I like that she has the days in the weekly view separated out into blocks with a little space between the school day blocks of time and the afternoon blocks of time. That way, kids can list the due dates in the school day blocks so they can see them clearly and plan out how to get them done into smaller steps in the afternoon blocks. Seeing your “due’s” and your “to do’s” separately really helps.
The only thing that doesn’t work about this planner is that many of my students think it’s too big. It’s a battle I don’t bother getting into with them, but I think you can apply those basic two elements above and apply them to a smaller planner as well.
Alternatives to hard copy planners:
Keep a white board to-do list at home or a monthly calendar on your wall with a running list of to-do’s on the side. This one is 60% off right now!
Use a printable planning graphic organizer (or just draw one out for yourself) like this one and keep it some place where you see it multiple times a day. Most of my students will make this once a week and keep it in the front of their binder sleeve. Or, take a picture of it and make it their screen saver.

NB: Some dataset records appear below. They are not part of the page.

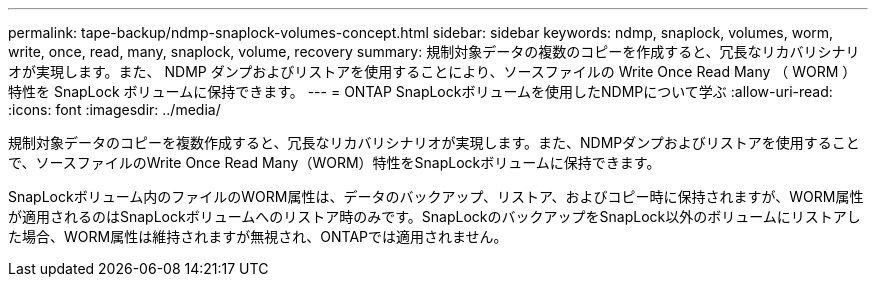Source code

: ---
permalink: tape-backup/ndmp-snaplock-volumes-concept.html 
sidebar: sidebar 
keywords: ndmp, snaplock, volumes, worm, write, once, read, many, snaplock, volume, recovery 
summary: 規制対象データの複数のコピーを作成すると、冗長なリカバリシナリオが実現します。また、 NDMP ダンプおよびリストアを使用することにより、ソースファイルの Write Once Read Many （ WORM ）特性を SnapLock ボリュームに保持できます。 
---
= ONTAP SnapLockボリュームを使用したNDMPについて学ぶ
:allow-uri-read: 
:icons: font
:imagesdir: ../media/


[role="lead"]
規制対象データのコピーを複数作成すると、冗長なリカバリシナリオが実現します。また、NDMPダンプおよびリストアを使用することで、ソースファイルのWrite Once Read Many（WORM）特性をSnapLockボリュームに保持できます。

SnapLockボリューム内のファイルのWORM属性は、データのバックアップ、リストア、およびコピー時に保持されますが、WORM属性が適用されるのはSnapLockボリュームへのリストア時のみです。SnapLockのバックアップをSnapLock以外のボリュームにリストアした場合、WORM属性は維持されますが無視され、ONTAPでは適用されません。
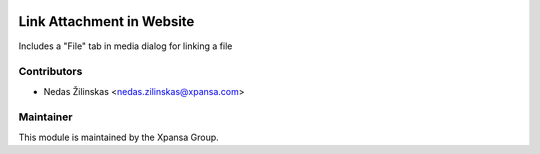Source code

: .. image:: https://img.shields.io/badge/licence-AGPL--3-blue.svg
    :alt: License: AGPL-3

Link Attachment in Website
======================

Includes a "File" tab in media dialog for linking a file


Contributors
------------

* Nedas Žilinskas <nedas.zilinskas@xpansa.com>

Maintainer
----------

.. image:: https://xpansa.com/wp-content/uploads/2015/06/Xpansa_logo_2015.png
   :alt: Xpansa Group
   :target: http://xpansa.com

This module is maintained by the Xpansa Group.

For Free Spirited, Off the Beaten Path Types – Special FREEBIE for my kindreds!
I remember when the Gifts of Imperfection by Brene Brown came out and thinking: Hey! I’m finally gifted at something!
This planner is for students like me who get a bit intimated by the perfect lines and feel like they are committing to a plan they’ll never actually be able to achieve when they plot it all out so carefully. I call it a plournal = planner plus a journal. It’s based on a few simple principles that I know from personal and professional experience about how to make life work with more ease and happiness when you have EF weaknesses:
- All those thoughts cluttering up working memory can make things feel heavy. Lighten it up in there.
- Accept the Perfection Paradox (totally trademarking that alliteration if it’s not already out there, BTW): Because we make a lot of mistakes, we are super aware of being imperfect which then drives us to overcompensate by being super perfect, only to fail at that and then get super aware of being imperfect.
- The small things are the big things. Students like me tend to have big, big ideas and dreams and then get overwhelmed by the details. Add to that a poor sense of time estimation and it can be really hard to get started. Dream big, but focus on small actions in that direction.
Based on these principles, I introduce to you The Plournal! What is that? It’s a journal plus a planner. It’s also the result of my procrasti-production. That’s when I create something entirely new and great while procrastinating on finishing another project that is just steps away from being done. See? Imperfect, but great too. This plournal keeps students focused on small actions, simple priorities, but with lots of space to dream, declutter that working memory, and be imperfect.